Op klagers verlofaanvraag zijn de volgende adviezen uitgebracht.
De directeur van de locatie Almere heeft aangegeven dat op grond van klagers goede functioneren in de inrichting en promotie naar het plusprogramma positief wordt geadviseerd ter zake van verlofverlening.
De advocaat-generaal bij het ressortsparket Amsterdam heeft aangegeven dat klager in korte tijd meerdere (gekwalificeerde) vermogensdelicten heeft gepleegd kort nadat hij uit een eerdere detentie is ontslagen en terwijl hij in een proeftijd liep. Het
recidivegevaar wordt te hoog geacht voor verlofverlening.
De politie Oost-Nederland heeft aangegeven geen bezwaar te hebben tegen klagers verlofadres.

3. De beoordeling
Klager heeft hoger beroep ingesteld tegen een veroordeling tot 15 maanden gevangenisstraf voor meerdere gekwalificeerde vermogensdelicten. Voorts is sprake van vorderingen tot tenuitvoerlegging van eerder opgelegde voorwaardelijke gevangenisstraffen
voor de duur van 99 en 35 dagen. Klager dient eventueel nog vier dagen vervangende hechtenis op grond van de Wet Terwee en vier dagen vervangende hechtenis op grond van de Lex Mulder te ondergaan. De fictieve datum van invrijheidstelling is thans
bepaald op 13 maart 2015.

Het beroep richt zich tegen de afwijzing van klagers derde verlofaanvraag.

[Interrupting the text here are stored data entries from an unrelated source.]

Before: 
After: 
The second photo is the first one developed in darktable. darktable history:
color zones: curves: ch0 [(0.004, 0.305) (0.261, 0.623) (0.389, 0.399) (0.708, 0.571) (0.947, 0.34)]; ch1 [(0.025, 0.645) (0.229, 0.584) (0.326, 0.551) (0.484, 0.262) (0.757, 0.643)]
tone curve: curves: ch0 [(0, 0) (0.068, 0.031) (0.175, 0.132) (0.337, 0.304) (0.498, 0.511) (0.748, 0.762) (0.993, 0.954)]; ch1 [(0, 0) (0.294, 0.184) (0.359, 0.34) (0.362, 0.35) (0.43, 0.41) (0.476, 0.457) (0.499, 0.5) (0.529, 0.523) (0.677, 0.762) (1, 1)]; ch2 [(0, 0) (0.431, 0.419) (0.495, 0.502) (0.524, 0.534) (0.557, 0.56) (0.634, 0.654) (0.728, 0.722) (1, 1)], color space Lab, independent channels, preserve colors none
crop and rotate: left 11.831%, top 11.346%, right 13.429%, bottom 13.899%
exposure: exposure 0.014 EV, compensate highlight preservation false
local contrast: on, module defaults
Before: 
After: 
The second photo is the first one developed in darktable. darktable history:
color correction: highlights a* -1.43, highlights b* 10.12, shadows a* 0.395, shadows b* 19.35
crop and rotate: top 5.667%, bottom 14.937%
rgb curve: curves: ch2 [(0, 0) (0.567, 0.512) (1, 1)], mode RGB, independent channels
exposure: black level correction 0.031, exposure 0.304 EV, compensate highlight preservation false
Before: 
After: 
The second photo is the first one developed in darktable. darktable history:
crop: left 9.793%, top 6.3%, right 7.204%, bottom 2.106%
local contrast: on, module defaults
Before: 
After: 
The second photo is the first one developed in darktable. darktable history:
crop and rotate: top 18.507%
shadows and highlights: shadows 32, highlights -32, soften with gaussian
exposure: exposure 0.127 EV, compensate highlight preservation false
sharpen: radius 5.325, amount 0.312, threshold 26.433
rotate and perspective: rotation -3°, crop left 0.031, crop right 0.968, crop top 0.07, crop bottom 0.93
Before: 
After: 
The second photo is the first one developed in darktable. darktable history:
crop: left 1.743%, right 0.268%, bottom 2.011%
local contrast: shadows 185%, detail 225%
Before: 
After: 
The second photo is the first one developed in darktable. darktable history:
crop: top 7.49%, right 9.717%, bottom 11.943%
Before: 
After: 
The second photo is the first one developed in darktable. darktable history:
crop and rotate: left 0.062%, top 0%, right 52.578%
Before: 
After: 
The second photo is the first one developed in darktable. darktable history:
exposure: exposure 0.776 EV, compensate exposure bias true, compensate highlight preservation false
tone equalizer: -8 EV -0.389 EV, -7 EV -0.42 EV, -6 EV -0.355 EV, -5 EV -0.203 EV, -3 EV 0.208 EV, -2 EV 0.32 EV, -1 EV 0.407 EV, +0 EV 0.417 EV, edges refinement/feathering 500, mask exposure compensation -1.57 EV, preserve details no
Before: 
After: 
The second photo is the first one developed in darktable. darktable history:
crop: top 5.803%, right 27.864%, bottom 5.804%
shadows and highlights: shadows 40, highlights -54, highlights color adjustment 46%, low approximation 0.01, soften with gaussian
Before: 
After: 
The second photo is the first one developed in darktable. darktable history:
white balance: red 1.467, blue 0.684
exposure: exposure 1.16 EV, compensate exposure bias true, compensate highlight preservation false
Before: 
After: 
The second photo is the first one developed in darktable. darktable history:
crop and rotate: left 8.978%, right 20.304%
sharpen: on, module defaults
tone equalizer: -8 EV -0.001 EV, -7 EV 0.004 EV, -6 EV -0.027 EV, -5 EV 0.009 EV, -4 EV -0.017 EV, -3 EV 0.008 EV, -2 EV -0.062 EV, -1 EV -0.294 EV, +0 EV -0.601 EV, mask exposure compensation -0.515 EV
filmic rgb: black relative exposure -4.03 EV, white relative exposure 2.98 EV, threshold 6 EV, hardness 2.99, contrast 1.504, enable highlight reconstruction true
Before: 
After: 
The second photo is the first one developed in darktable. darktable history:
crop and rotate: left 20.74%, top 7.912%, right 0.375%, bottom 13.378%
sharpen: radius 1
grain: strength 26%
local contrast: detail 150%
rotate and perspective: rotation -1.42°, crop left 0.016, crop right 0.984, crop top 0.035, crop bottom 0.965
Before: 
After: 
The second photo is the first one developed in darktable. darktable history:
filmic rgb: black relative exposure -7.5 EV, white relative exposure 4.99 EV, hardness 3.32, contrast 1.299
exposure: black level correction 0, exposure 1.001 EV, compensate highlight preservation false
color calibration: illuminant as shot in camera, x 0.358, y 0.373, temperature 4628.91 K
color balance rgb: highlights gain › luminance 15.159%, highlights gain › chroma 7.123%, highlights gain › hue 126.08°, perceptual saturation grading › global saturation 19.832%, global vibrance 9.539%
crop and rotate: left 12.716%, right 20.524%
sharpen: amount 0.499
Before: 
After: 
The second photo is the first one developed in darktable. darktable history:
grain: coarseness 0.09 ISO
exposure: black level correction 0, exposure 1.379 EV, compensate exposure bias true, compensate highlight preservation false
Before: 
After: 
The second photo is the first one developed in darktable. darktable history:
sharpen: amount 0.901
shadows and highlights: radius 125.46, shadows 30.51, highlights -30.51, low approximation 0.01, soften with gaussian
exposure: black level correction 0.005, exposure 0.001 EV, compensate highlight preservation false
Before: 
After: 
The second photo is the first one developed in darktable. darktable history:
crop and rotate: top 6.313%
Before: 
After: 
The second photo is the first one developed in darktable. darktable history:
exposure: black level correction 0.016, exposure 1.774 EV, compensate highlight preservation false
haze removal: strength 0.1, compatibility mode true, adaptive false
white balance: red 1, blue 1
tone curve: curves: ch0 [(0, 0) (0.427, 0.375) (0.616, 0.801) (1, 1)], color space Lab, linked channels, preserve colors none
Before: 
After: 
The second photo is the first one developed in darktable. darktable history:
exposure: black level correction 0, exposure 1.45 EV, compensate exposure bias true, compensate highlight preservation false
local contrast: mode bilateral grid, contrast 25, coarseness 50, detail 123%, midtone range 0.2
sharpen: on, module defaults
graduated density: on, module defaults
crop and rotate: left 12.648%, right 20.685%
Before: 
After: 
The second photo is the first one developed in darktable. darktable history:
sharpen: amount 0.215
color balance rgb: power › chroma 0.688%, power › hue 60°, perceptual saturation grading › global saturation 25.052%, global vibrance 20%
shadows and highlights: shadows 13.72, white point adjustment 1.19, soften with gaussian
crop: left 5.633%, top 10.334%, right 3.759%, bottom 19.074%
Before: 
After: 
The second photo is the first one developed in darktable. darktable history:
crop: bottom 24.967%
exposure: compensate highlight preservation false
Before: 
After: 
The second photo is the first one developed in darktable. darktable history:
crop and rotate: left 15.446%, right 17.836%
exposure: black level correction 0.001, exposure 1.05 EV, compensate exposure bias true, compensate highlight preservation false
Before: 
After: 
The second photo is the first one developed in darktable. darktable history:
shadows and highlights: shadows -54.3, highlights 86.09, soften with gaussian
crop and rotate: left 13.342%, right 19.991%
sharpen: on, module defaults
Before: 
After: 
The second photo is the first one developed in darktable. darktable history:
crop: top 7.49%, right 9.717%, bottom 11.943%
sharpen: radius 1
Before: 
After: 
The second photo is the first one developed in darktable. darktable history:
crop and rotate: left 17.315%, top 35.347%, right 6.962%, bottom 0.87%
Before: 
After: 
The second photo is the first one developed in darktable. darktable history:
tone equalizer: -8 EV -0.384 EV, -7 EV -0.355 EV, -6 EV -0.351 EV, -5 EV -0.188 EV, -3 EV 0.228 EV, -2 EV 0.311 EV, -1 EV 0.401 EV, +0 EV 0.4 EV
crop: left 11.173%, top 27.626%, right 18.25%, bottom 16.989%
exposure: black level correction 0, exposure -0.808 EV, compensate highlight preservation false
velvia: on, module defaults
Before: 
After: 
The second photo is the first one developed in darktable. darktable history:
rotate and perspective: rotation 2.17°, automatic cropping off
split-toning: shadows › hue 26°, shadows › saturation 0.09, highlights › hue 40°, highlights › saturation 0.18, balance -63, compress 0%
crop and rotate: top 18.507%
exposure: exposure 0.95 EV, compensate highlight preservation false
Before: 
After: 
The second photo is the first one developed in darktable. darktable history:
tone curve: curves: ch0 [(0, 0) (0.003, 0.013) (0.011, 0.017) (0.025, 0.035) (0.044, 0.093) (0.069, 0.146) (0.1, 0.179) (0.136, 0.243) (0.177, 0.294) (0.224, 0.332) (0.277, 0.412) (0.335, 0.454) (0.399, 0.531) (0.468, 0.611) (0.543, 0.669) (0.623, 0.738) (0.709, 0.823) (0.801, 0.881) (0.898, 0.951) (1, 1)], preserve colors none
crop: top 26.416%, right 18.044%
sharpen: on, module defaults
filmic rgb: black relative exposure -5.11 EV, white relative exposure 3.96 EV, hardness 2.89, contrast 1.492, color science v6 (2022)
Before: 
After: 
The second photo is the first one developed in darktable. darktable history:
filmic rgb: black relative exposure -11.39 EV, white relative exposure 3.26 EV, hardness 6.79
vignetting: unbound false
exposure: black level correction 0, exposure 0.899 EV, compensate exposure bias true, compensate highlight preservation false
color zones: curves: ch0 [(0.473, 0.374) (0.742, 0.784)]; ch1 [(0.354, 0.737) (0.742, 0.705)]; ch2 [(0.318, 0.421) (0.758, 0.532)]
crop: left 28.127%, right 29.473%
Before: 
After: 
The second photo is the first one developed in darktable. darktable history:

Door de advocaat-generaal is negatief geadviseerd terzake van verlofverlening in verband met klagers zeer uitgebreide strafrechtelijke documentatie voor wat betreft gekwalificeerde vermogensdelicten en het feit dat klager tijdens een proeftijd wederom
strafbare feiten heeft gepleegd. Het recidiverisico wordt door de advocaat-generaal te hoog geacht voor verlofverlening. Voornoemde omstandigheden vormen naar het oordeel van de beroepscommissie een contra-indicatie voor verlofverlening en kunnen,
ondanks de positieve adviezen van de directeur van de locatie Almere en de politie, een afwijzing van klagers verlofaanvraag rechtvaardigen. Daarbij komt dat nog niet vaststaat dat klagers datum van invrijheidstelling daadwerkelijk nabij zou zijn nu
klager hoger beroep heeft ingesteld tegen de veroordeling door de rechtbank. Gelet op het bovenstaande kan de beslissing van de Staatssecretaris, bij afweging van alle in aanmerking komende belangen en gelet op de weigeringsgronden zoals bedoeld in
artikel 4 onder b en d van de Regeling tijdelijk verlaten van de inrichting, niet als onredelijk of onbillijk worden aangemerkt.

4. De uitspraak
De beroepscommissie verklaart het beroep ongegrond.

Aldus gegeven door de beroepscommissie voornoemd, bestaande uit mr. U. van de Pol, voorzitter, mr. M. Boone en mr. R.S.T. van Rossem-Broos, leden, in tegenwoordigheid van mr. H.S. van Gemert, secretaris, op 29 december 2014.